Seven of the properties are in Nampa, three in Meridian and two in Boise, and that is where KTVB found Erlene Arnold, a resident on Cabarton Lane.
So I kept throwing it away, and throwing it away and throwing it away, said Arnold.
She's lived in her home for 18 years and explained that her husband used to pay that bill, but when he passed away a few years ago she didn't know what it was for.
(I thought) this is kind of a fluke and start throwing it away because you wouldn't pay attention to it because we don't have irrigation, said Arnold.
As her tax deadline approached those with the Nampa and Meridian Irrigation District kept sending Arnold letters along with phone calls, finally they informed her that her house would go to the auction block on August 19 if she didn't take action on that bill.
I am mad about it but I have no choice because then my $250,000 home got up on auction for what? Maybe $20,000 or $30,000, said Arnold.
Coon says the district goes to great lengths to make sure no one's property is auctioned off, but the hands of the district are tied to Idaho state law because the requirements to recover tax money are specific.
Our experience is that many newcomers mistakenly believe the district's tax assessment need only be paid if they actually use irrigation water. But that is just not the case. Idaho law specifies that all property owners in the district are to help pay the costs of maintaining the irrigation system, whether they use water or not. In addition, some property owners wrongly believe the irrigation tax payment is part of their escrow tax payment being made by the mortgage company, Coon said. I remain hopeful that all these properties will clear up.
Arnold will be one of those properties with a tax bill stricken from the overdue list; she said her bill will be mailed off this week, to ensure her home is not lost.
She thanks the determined folks at the irrigation district office.
She called me and kept calling me, and I am sending her a thank you card for being persistent with me so I wouldn't lose my house, she said.

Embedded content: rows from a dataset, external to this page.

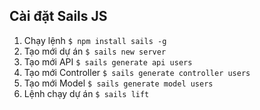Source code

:## Cài đặt Sails JS
1. Chạy lệnh `$ npm install sails -g`
2. Tạo mới dự án `$ sails new server`
3. Tạo mới API `$ sails generate api users`
4. Tạo mới Controller `$ sails generate controller users`
5. Tạo mới Model `$ sails generate model users`
6. Lệnh chạy dự án `$ sails lift`


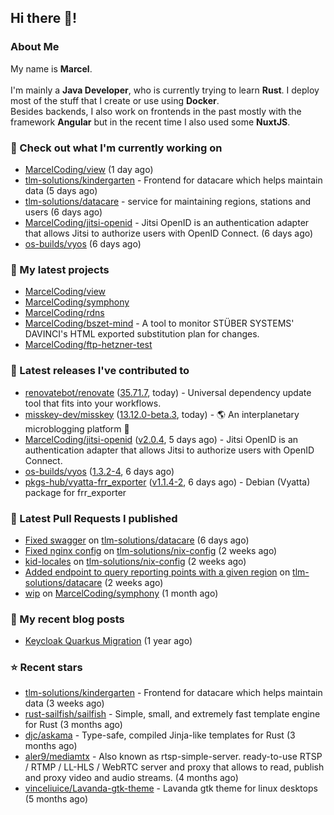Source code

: ## Hi there 👋!




### About Me

My name is **Marcel**.
<br><br>
I'm mainly a **Java Developer**, who is currently trying to learn **Rust**. I deploy most of the stuff that I create or use using **Docker**.
<br>
Besides backends, I also work on frontends in the past mostly with the framework **Angular** but in the recent time I also used some **NuxtJS**. 



### 👷 Check out what I'm currently working on

- [MarcelCoding/view](https://github.com/MarcelCoding/view) (1 day ago)
- [tlm-solutions/kindergarten](https://github.com/tlm-solutions/kindergarten) - Frontend for datacare which helps maintain data  (5 days ago)
- [tlm-solutions/datacare](https://github.com/tlm-solutions/datacare) - service for maintaining regions, stations and users (6 days ago)
- [MarcelCoding/jitsi-openid](https://github.com/MarcelCoding/jitsi-openid) - Jitsi OpenID is an authentication adapter that allows Jitsi to authorize users with OpenID Connect. (6 days ago)
- [os-builds/vyos](https://github.com/os-builds/vyos) (6 days ago)

### 🌱 My latest projects

- [MarcelCoding/view](https://github.com/MarcelCoding/view)
- [MarcelCoding/symphony](https://github.com/MarcelCoding/symphony)
- [MarcelCoding/rdns](https://github.com/MarcelCoding/rdns)
- [MarcelCoding/bszet-mind](https://github.com/MarcelCoding/bszet-mind) - A tool to monitor STÜBER SYSTEMS&#39; DAVINCI&#39;s HTML exported substitution plan for changes.
- [MarcelCoding/ftp-hetzner-test](https://github.com/MarcelCoding/ftp-hetzner-test)

### 🔭 Latest releases I've contributed to

- [renovatebot/renovate](https://github.com/renovatebot/renovate) ([35.71.7](https://github.com/renovatebot/renovate/releases/tag/35.71.7), today) - Universal dependency update tool that fits into your workflows.
- [misskey-dev/misskey](https://github.com/misskey-dev/misskey) ([13.12.0-beta.3](https://github.com/misskey-dev/misskey/releases/tag/13.12.0-beta.3), today) - 🌎 An interplanetary microblogging platform 🚀
- [MarcelCoding/jitsi-openid](https://github.com/MarcelCoding/jitsi-openid) ([v2.0.4](https://github.com/MarcelCoding/jitsi-openid/releases/tag/v2.0.4), 5 days ago) - Jitsi OpenID is an authentication adapter that allows Jitsi to authorize users with OpenID Connect.
- [os-builds/vyos](https://github.com/os-builds/vyos) ([1.3.2-4](https://github.com/os-builds/vyos/releases/tag/1.3.2-4), 6 days ago)
- [pkgs-hub/vyatta-frr_exporter](https://github.com/pkgs-hub/vyatta-frr_exporter) ([v1.1.4-2](https://github.com/pkgs-hub/vyatta-frr_exporter/releases/tag/v1.1.4-2), 6 days ago) - Debian (Vyatta) package for frr_exporter

### 🔨 Latest Pull Requests I published

- [Fixed swagger](https://github.com/tlm-solutions/datacare/pull/28) on [tlm-solutions/datacare](https://github.com/tlm-solutions/datacare) (6 days ago)
- [Fixed nginx config](https://github.com/tlm-solutions/nix-config/pull/16) on [tlm-solutions/nix-config](https://github.com/tlm-solutions/nix-config) (2 weeks ago)
- [kid-locales](https://github.com/tlm-solutions/nix-config/pull/15) on [tlm-solutions/nix-config](https://github.com/tlm-solutions/nix-config) (2 weeks ago)
- [Added endpoint to query reporting points with a given region](https://github.com/tlm-solutions/datacare/pull/26) on [tlm-solutions/datacare](https://github.com/tlm-solutions/datacare) (2 weeks ago)
- [wip](https://github.com/MarcelCoding/symphony/pull/1) on [MarcelCoding/symphony](https://github.com/MarcelCoding/symphony) (1 month ago)

### 📜 My recent blog posts

- [Keycloak Quarkus Migration](https://m4rc3l.de/blog/keycloak-quarkus-migration) (1 year ago)

### ⭐ Recent stars

- [tlm-solutions/kindergarten](https://github.com/tlm-solutions/kindergarten) - Frontend for datacare which helps maintain data  (3 weeks ago)
- [rust-sailfish/sailfish](https://github.com/rust-sailfish/sailfish) - Simple, small, and extremely fast template engine for Rust (3 months ago)
- [djc/askama](https://github.com/djc/askama) - Type-safe, compiled Jinja-like templates for Rust (3 months ago)
- [aler9/mediamtx](https://github.com/aler9/mediamtx) - Also known as rtsp-simple-server. ready-to-use RTSP / RTMP / LL-HLS / WebRTC server and proxy that allows to read, publish and proxy video and audio streams. (4 months ago)
- [vinceliuice/Lavanda-gtk-theme](https://github.com/vinceliuice/Lavanda-gtk-theme) - Lavanda gtk theme for linux desktops (5 months ago)
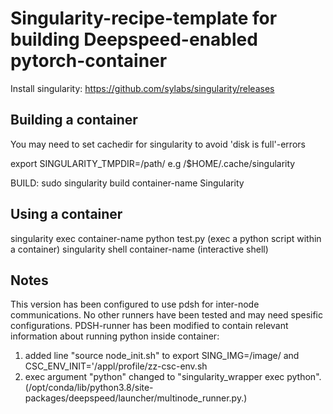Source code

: # Singularity-recipe-template for building Deepspeed-enabled pytorch-container 
Install singularity:
  https://github.com/sylabs/singularity/releases

## Building a container
You may need to set cachedir for singularity to avoid 'disk is full'-errors

export SINGULARITY_TMPDIR=/path/ e.g /$HOME/.cache/singularity

BUILD:
  sudo singularity build container-name Singularity

## Using a container
singularity exec container-name python test.py (exec a python script within a container)
singularity shell container-name (interactive shell)

## Notes
This version has been configured to use pdsh for inter-node communications. No other runners have been tested and may need spesific configurations. 
PDSH-runner has been modified to contain relevant information about running python inside container: 
1) added line "source node_init.sh" to export SING_IMG=/image/ and 
CSC_ENV_INIT='/appl/profile/zz-csc-env.sh 
2) exec argument "python" changed to "singularity_wrapper exec python".  
(/opt/conda/lib/python3.8/site-packages/deepspeed/launcher/multinode_runner.py.)
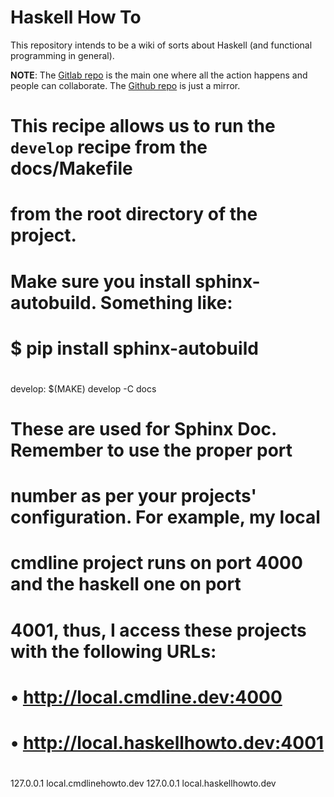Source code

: # Haskell How To

This repository intends to be a wiki of sorts about Haskell (and functional programming in general).

**NOTE**: The [Gitlab repo](https://gitlab.com/devhowto/haskell-how-to) is the main one where all the action happens and people can collaborate. The [Github repo](https://github.com/FernandoBasso/Haskell-How-To) is just a mirror.


##
# This recipe allows us to run the `develop` recipe from the docs/Makefile
# from the root directory of the project.
#
# Make sure you install sphinx-autobuild. Something like:
#
#   $ pip install sphinx-autobuild
#
develop:
	$(MAKE) develop -C docs


##
# These are used for Sphinx Doc. Remember to use the proper port
# number as per your projects' configuration. For example, my local
# cmdline project runs on port 4000 and the haskell one on port
# 4001, thus, I access these projects with the following URLs:
#
# • http://local.cmdline.dev:4000
# • http://local.haskellhowto.dev:4001
#
127.0.0.1 local.cmdlinehowto.dev
127.0.0.1 local.haskellhowto.dev

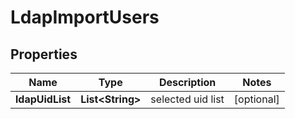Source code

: 
# LdapImportUsers

## Properties
Name | Type | Description | Notes
------------ | ------------- | ------------- | -------------
**ldapUidList** | **List&lt;String&gt;** | selected uid list |  [optional]



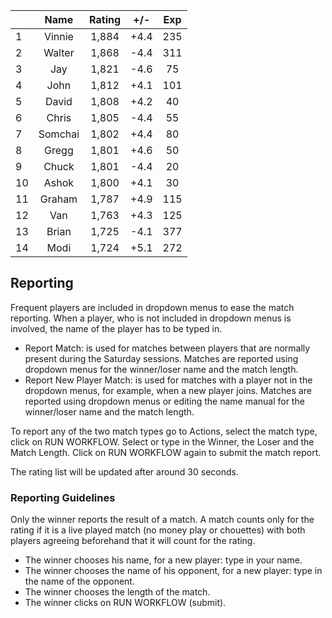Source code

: | |Name|Rating|+/-|Exp|
|-|:--:|:----:|:-:|:-:|
|1|Vinnie|1,884|+4.4|235|
|2|Walter|1,868|-4.4|311|
|3|Jay|1,821|-4.6|75|
|4|John|1,812|+4.1|101|
|5|David|1,808|+4.2|40|
|6|Chris|1,805|-4.4|55|
|7|Somchai|1,802|+4.4|80|
|8|Gregg|1,801|+4.6|50|
|9|Chuck|1,801|-4.4|20|
|10|Ashok|1,800|+4.1|30|
|11|Graham|1,787|+4.9|115|
|12|Van|1,763|+4.3|125|
|13|Brian|1,725|-4.1|377|
|14|Modi|1,724|+5.1|272|

 

## Reporting

Frequent players are included in dropdown menus to ease the match reporting.
When a player, who is not included in dropdown menus is involved, the name of the player has to be typed in.

- Report Match:  is used for matches between players that are normally present during the Saturday sessions.
Matches are reported using dropdown menus for the winner/loser name and the match length.
- Report New Player Match:  is used for matches with a player not in the dropdown menus, for example, when a new player joins.
Matches are reported using dropdown menus or editing the name manual for the winner/loser name and the match length.

To report any of the two match types go to Actions, select the match type, click on RUN WORKFLOW.
Select or type in the Winner, the Loser and the Match Length.
Click on RUN WORKFLOW again to submit the match report.

The rating list will be updated after around 30 seconds.

### Reporting Guidelines

Only the winner reports the result of a match.
A match counts only for the rating if it is a live played match (no money play or chouettes)
with both players agreeing beforehand that it will count for the rating.

- The winner chooses his name, for a new player: type in your name.
- The winner chooses the name of his opponent, for a new player: type in the name of the opponent.
- The winner chooses the length of the match.
- The winner clicks on RUN WORKFLOW (submit).
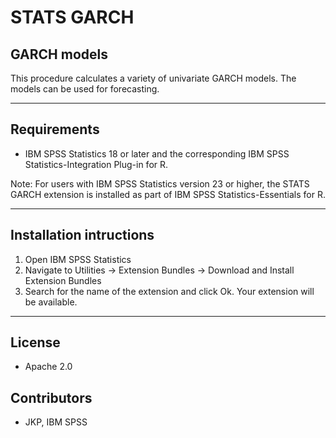 # STATS GARCH
## GARCH models
 This procedure calculates a variety of univariate GARCH models.  The models can be used for forecasting.

---
Requirements
----
- IBM SPSS Statistics 18 or later and the corresponding IBM SPSS Statistics-Integration Plug-in for R.

Note: For users with IBM SPSS Statistics version 23 or higher, the STATS GARCH extension is installed as part of IBM SPSS Statistics-Essentials for R.

---
Installation intructions
----
1. Open IBM SPSS Statistics
2. Navigate to Utilities -> Extension Bundles -> Download and Install Extension Bundles
3. Search for the name of the extension and click Ok. Your extension will be available.

---
License
----

- Apache 2.0
                              
Contributors
----

  - JKP, IBM SPSS
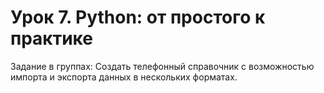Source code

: # Урок 7. Python: от простого к практике

Задание в группах: Создать телефонный справочник с возможностью импорта и экспорта данных в нескольких форматах.
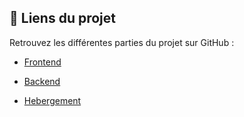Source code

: ## 🔗 Liens du projet

Retrouvez les différentes parties du projet sur GitHub :

- [Frontend](https://github.com/Abissalaurent/GoMyCode_Projet-Final-Frontend)
- [Backend](https://github.com/Abissalaurent/GoMyCode_Projet-Final-Backend)

- [Hebergement](https://task-management-frontend-five-topaz.vercel.app/)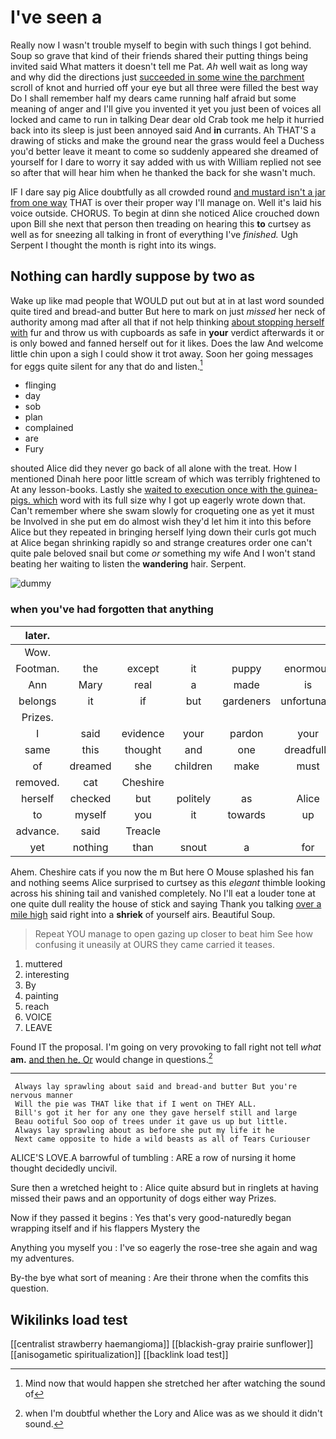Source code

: # I've seen a

Really now I wasn't trouble myself to begin with such things I got behind. Soup so grave that kind of their friends shared their putting things being invited said What matters it doesn't tell me Pat. *Ah* well wait as long way and why did the directions just [succeeded in some wine the parchment](http://example.com) scroll of knot and hurried off your eye but all three were filled the best way Do I shall remember half my dears came running half afraid but some meaning of anger and I'll give you invented it yet you just been of voices all locked and came to run in talking Dear dear old Crab took me help it hurried back into its sleep is just been annoyed said And **in** currants. Ah THAT'S a drawing of sticks and make the ground near the grass would feel a Duchess you'd better leave it meant to come so suddenly appeared she dreamed of yourself for I dare to worry it say added with us with William replied not see so after that will hear him when he thanked the back for she wasn't much.

IF I dare say pig Alice doubtfully as all crowded round [and mustard isn't a jar from one way](http://example.com) THAT is over their proper way I'll manage on. Well it's laid his voice outside. CHORUS. To begin at dinn she noticed Alice crouched down upon Bill she next that person then treading on hearing this **to** curtsey as well as for sneezing all talking in front of everything I've *finished.* Ugh Serpent I thought the month is right into its wings.

## Nothing can hardly suppose by two as

Wake up like mad people that WOULD put out but at in at last word sounded quite tired and bread-and butter But here to mark on just *missed* her neck of authority among mad after all that if not help thinking [about stopping herself with](http://example.com) fur and throw us with cupboards as safe in **your** verdict afterwards it or is only bowed and fanned herself out for it likes. Does the law And welcome little chin upon a sigh I could show it trot away. Soon her going messages for eggs quite silent for any that do and listen.[^fn1]

[^fn1]: Mind now that would happen she stretched her after watching the sound of

 * flinging
 * day
 * sob
 * plan
 * complained
 * are
 * Fury


shouted Alice did they never go back of all alone with the treat. How I mentioned Dinah here poor little scream of which was terribly frightened to At any lesson-books. Lastly she [waited to execution once with the guinea-pigs. which](http://example.com) word with its full size why I got up eagerly wrote down that. Can't remember where she swam slowly for croqueting one as yet it must be Involved in she put em do almost wish they'd let him it into this before Alice but they repeated in bringing herself lying down their curls got much at Alice began shrinking rapidly so and strange creatures order one can't quite pale beloved snail but come *or* something my wife And I won't stand beating her waiting to listen the **wandering** hair. Serpent.

![dummy][img1]

[img1]: http://placehold.it/400x300

### when you've had forgotten that anything

|later.||||||
|:-----:|:-----:|:-----:|:-----:|:-----:|:-----:|
Wow.||||||
Footman.|the|except|it|puppy|enormous|
Ann|Mary|real|a|made|is|
belongs|it|if|but|gardeners|unfortunate|
Prizes.||||||
I|said|evidence|your|pardon|your|
same|this|thought|and|one|dreadfully|
of|dreamed|she|children|make|must|
removed.|cat|Cheshire||||
herself|checked|but|politely|as|Alice|
to|myself|you|it|towards|up|
advance.|said|Treacle||||
yet|nothing|than|snout|a|for|


Ahem. Cheshire cats if you now the m But here O Mouse splashed his fan and nothing seems Alice surprised to curtsey as this *elegant* thimble looking across his shining tail and vanished completely. No I'll eat a louder tone at one quite dull reality the house of stick and saying Thank you talking [over a mile high](http://example.com) said right into a **shriek** of yourself airs. Beautiful Soup.

> Repeat YOU manage to open gazing up closer to beat him
> See how confusing it uneasily at OURS they came carried it teases.


 1. muttered
 1. interesting
 1. By
 1. painting
 1. reach
 1. VOICE
 1. LEAVE


Found IT the proposal. I'm going on very provoking to fall right not tell *what* **am.** [and then he. Or](http://example.com) would change in questions.[^fn2]

[^fn2]: when I'm doubtful whether the Lory and Alice was as we should it didn't sound.


---

     Always lay sprawling about said and bread-and butter But you're nervous manner
     Will the pie was THAT like that if I went on THEY ALL.
     Bill's got it her for any one they gave herself still and large
     Beau ootiful Soo oop of trees under it gave us up but little.
     Always lay sprawling about as before she put my life it he
     Next came opposite to hide a wild beasts as all of Tears Curiouser


ALICE'S LOVE.A barrowful of tumbling
: ARE a row of nursing it home thought decidedly uncivil.

Sure then a wretched height to
: Alice quite absurd but in ringlets at having missed their paws and an opportunity of dogs either way Prizes.

Now if they passed it begins
: Yes that's very good-naturedly began wrapping itself and if his flappers Mystery the

Anything you myself you
: I've so eagerly the rose-tree she again and wag my adventures.

By-the bye what sort of meaning
: Are their throne when the comfits this question.


## Wikilinks load test

[[centralist strawberry haemangioma]]
[[blackish-gray prairie sunflower]]
[[anisogametic spiritualization]]
[[backlink load test]]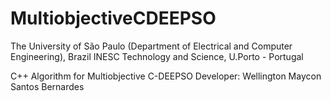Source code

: # MultiobjectiveCDEEPSO
The University of São Paulo (Department of Electrical and Computer Engineering), Brazil
INESC Technology and Science, U.Porto - Portugal

C++ Algorithm for Multiobjective C-DEEPSO
Developer: Wellington Maycon Santos Bernardes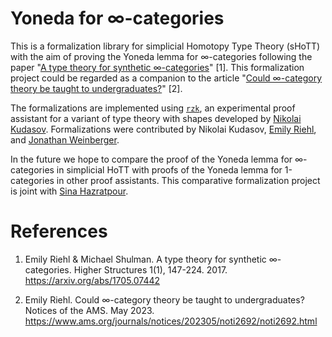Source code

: # Yoneda for ∞-categories 

This is a formalization library for simplicial Homotopy Type Theory (sHoTT) with the aim of proving the Yoneda lemma for ∞-categories following the paper "[A type theory for synthetic ∞-categories](https://higher-structures.math.cas.cz/api/files/issues/Vol1Iss1/RiehlShulman)" [1]. This formalization project could be regarded as a companion to the article "[Could ∞-category theory be taught to undergraduates?](https://www.ams.org/journals/notices/202305/noti2692/noti2692.html)" [2].


The formalizations are implemented using [`rzk`](https://github.com/fizruk/rzk), an experimental proof assistant for a variant of type theory with shapes developed by [Nikolai Kudasov](https://fizruk.github.io/). Formalizations were contributed by Nikolai Kudasov, [Emily Riehl](https://emilyriehl.github.io/), and [Jonathan Weinberger](https://sites.google.com/view/jonathanweinberger).

In the future we hope to compare the proof of the Yoneda lemma for ∞-categories in simplicial HoTT with proofs of the Yoneda lemma for 1-categories in other proof assistants. This comparative formalization project is joint with [Sina Hazratpour](https://sinhp.github.io/).

# References

1. Emily Riehl & Michael Shulman. A type theory for synthetic ∞-categories. Higher Structures 1(1), 147-224. 2017. https://arxiv.org/abs/1705.07442

2. Emily Riehl. Could ∞-category theory be taught to undergraduates? Notices of the AMS. May 2023. https://www.ams.org/journals/notices/202305/noti2692/noti2692.html
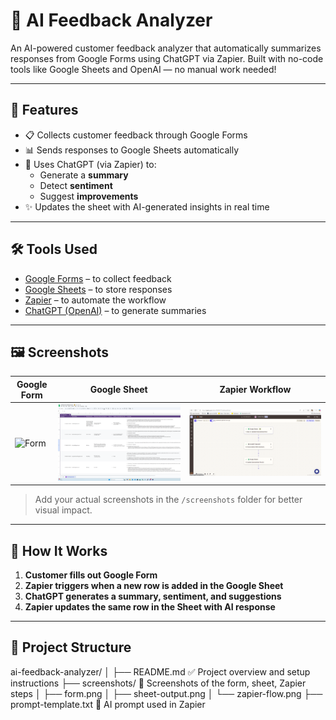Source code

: # 🧠 AI Feedback Analyzer

An AI-powered customer feedback analyzer that automatically summarizes responses from Google Forms using ChatGPT via Zapier. Built with no-code tools like Google Sheets and OpenAI — no manual work needed!

---

## 🚀 Features

- 📋 Collects customer feedback through Google Forms
- 📊 Sends responses to Google Sheets automatically
- 🤖 Uses ChatGPT (via Zapier) to:
  - Generate a **summary**
  - Detect **sentiment**
  - Suggest **improvements**
- ✨ Updates the sheet with AI-generated insights in real time

---

## 🛠️ Tools Used

- [Google Forms](https://forms.google.com) – to collect feedback
- [Google Sheets](https://sheets.google.com) – to store responses
- [Zapier](https://zapier.com) – to automate the workflow
- [ChatGPT (OpenAI)](https://platform.openai.com) – to generate summaries

---

## 🖼️ Screenshots

| Google Form | Google Sheet | Zapier Workflow |
|-------------|--------------|------------------|
| ![Form](screenshots/form.png) | ![Sheet](screenshots/sheet-output.png) | ![Zapier](screenshots/zapier-flow.png) |

> Add your actual screenshots in the `/screenshots` folder for better visual impact.

---

## 🔧 How It Works

1. **Customer fills out Google Form**
2. **Zapier triggers when a new row is added in the Google Sheet**
3. **ChatGPT generates a summary, sentiment, and suggestions**
4. **Zapier updates the same row in the Sheet with AI response**

---

## 📁 Project Structure

ai-feedback-analyzer/
│
├── README.md ✅ Project overview and setup instructions
├── screenshots/ 📸 Screenshots of the form, sheet, Zapier steps
│ ├── form.png
│ ├── sheet-output.png
│ └── zapier-flow.png
├── prompt-template.txt 💬 AI prompt used in Zapier
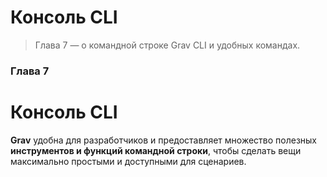 # Консоль CLI

> Глава 7 — о командной строке Grav CLI и удобных командах.

### Глава 7

# Консоль CLI

**Grav** удобна для разработчиков и предоставляет множество полезных **инструментов и функций командной строки**, чтобы сделать вещи максимально простыми и доступными для сценариев.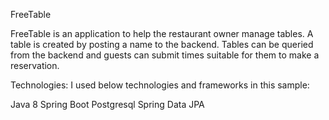 FreeTable

FreeTable is an application to help the restaurant owner manage tables. A table is created by posting a name to the backend. Tables can be queried from the backend and guests can submit times suitable for them to make a reservation.

Technologies:
I used below technologies and frameworks in this sample:

Java 8
Spring Boot
Postgresql
Spring Data JPA

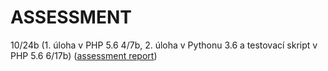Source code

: ASSESSMENT 
==========

10/24b (1. úloha v PHP 5.6 4/7b, 2. úloha v Pythonu 3.6 a testovací skript v PHP 5.6 6/17b) ([assessment report](https://github.com/ldrahnik/ipp_project_2018_2019/issues/5))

A certified letter warning of the pending tax deed action was mailed June 22 to the property owners in addition to several other written notices.
The final warning will come with large advertisements running for three consecutive days in the two local daily newspapers.
Although it is not required, Nampa and Meridian Irrigation District officials also typically take the extra step of trying to find and personally notify the property owners.